Swedroe: Hedge Funds Are A Disaster
By Olivier Ludwig | April 26, 2012

Ludwig: OK. But why don’t you formulate a nuanced critique of active investing? It may be an ego-driven decision to invest in a terribly expensive hedge fund, but aren’t active investors playing an important role of price discovery?

Swedroe: Price discovery is a social good, and it’s important to recognize that. And you need active investors to do that.

I’m sure you know the term “free rider.” Indexers get a free ride on their price discovery activities. And as long as others are willing to do it, you should say, “Thank you very much for giving me a free lunch.”

Ludwig: It seems plain that marketing hype on the part of the purveyor will always be a major variable, as will ego—as you say—on the part of wealthy investors. But on the other hand, indexing is growing. What are the upper reaches of this percentage of investors who index?

Swedroe: I don’t know, but I do believe it’s a strong trend. First of all, there are more and more people like me and Bill Bernstein and Rick Ferri and John Bogle leading the charge and spreading the word on passive investing.

No. 2: More and more investors are waking up to the fact that active investing has generally delivered very poor and inconsistent returns. And so they’re switching over. And institutional investors are moving more that way as they wake up to it. And even the law is pushing people in that way, because I think you’re going to start to see more and more lawsuits on this issue, 401(k) plans, etc., with high expenses, and a bigger push toward enforcing fiduciary responsibility.

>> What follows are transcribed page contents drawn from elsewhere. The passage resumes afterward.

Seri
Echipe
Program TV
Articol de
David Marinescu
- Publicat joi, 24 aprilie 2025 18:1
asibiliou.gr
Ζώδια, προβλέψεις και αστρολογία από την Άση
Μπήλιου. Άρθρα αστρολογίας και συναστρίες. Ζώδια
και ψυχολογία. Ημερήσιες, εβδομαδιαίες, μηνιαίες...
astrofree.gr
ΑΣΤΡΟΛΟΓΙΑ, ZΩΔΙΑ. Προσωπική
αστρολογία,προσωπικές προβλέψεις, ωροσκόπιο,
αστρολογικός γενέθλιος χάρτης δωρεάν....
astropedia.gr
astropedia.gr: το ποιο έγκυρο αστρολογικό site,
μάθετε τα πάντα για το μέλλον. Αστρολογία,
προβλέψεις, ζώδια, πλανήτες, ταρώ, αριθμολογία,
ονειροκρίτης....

I’m absolutely convinced that active management is a dying industry. It just doesn’t know it’s dying. I’m 100 percent convinced that the trend toward indexing will continue. It will likely continue to go slowly because human beings are human beings: They all think they’re above average. They’re all overconfident, or mostly overconfident of their ability to pick stocks and time the market and find the next active manager.

So, maybe it will take the 20 years for indexing among individuals to go from 13 percent to 25 or 30 percent. But I don’t think it’s going to be 70 or 80 in the next 15 years. But the trend isn’t going away. And this is really good news for investors.